§ **Task brief**
Please reproduce each of the following entries exactly.

§ **Records provided**
--------

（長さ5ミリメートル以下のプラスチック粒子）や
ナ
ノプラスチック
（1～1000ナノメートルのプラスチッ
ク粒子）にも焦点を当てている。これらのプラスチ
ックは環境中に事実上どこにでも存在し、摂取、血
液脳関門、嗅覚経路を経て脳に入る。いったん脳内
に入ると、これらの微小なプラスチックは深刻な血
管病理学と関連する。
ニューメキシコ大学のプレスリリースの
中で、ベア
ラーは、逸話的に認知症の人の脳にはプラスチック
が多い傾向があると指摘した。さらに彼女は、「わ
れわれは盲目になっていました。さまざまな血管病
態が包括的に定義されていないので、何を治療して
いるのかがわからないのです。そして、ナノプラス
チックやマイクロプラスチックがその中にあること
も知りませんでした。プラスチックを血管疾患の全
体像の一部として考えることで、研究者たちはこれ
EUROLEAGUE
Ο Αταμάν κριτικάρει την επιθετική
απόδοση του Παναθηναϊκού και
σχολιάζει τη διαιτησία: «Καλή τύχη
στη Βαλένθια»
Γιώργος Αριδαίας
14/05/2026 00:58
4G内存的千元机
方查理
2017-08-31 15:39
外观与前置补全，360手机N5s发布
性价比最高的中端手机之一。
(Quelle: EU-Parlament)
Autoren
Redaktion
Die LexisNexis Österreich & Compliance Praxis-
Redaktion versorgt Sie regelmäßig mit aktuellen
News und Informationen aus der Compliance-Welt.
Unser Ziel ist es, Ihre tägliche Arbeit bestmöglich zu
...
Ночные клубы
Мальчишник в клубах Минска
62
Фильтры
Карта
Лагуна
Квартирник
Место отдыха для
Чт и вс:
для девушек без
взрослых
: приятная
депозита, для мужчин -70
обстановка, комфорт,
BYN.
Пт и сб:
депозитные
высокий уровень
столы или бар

--------

§ **Exercise result**
（長さ5ミリメートル以下のプラスチック粒子）や
ナ
ノプラスチック
（1～1000ナノメートルのプラスチッ
ク粒子）にも焦点を当てている。これらのプラスチ
ックは環境中に事実上どこにでも存在し、摂取、血
液脳関門、嗅覚経路を経て脳に入る。いったん脳内
に入ると、これらの微小なプラスチックは深刻な血
管病理学と関連する。
ニューメキシコ大学のプレスリリースの
中で、ベア
ラーは、逸話的に認知症の人の脳にはプラスチック
が多い傾向があると指摘した。さらに彼女は、「わ
れわれは盲目になっていました。さまざまな血管病
態が包括的に定義されていないので、何を治療して
いるのかがわからないのです。そして、ナノプラス
チックやマイクロプラスチックがその中にあること
も知りませんでした。プラスチックを血管疾患の全
体像の一部として考えることで、研究者たちはこれ
EUROLEAGUE
Ο Αταμάν κριτικάρει την επιθετική
απόδοση του Παναθηναϊκού και
σχολιάζει τη διαιτησία: «Καλή τύχη
στη Βαλένθια»
Γιώργος Αριδαίας
14/05/2026 00:58
4G内存的千元机
方查理
2017-08-31 15:39
外观与前置补全，360手机N5s发布
性价比最高的中端手机之一。
(Quelle: EU-Parlament)
Autoren
Redaktion
Die LexisNexis Österreich & Compliance Praxis-
Redaktion versorgt Sie regelmäßig mit aktuellen
News und Informationen aus der Compliance-Welt.
Unser Ziel ist es, Ihre tägliche Arbeit bestmöglich zu
...
Ночные клубы
Мальчишник в клубах Минска
62
Фильтры
Карта
Лагуна
Квартирник
Место отдыха для
Чт и вс:
для девушек без
взрослых
: приятная
депозита, для мужчин -70
обстановка, комфорт,
BYN.
Пт и сб:
депозитные
высокий уровень
столы или бар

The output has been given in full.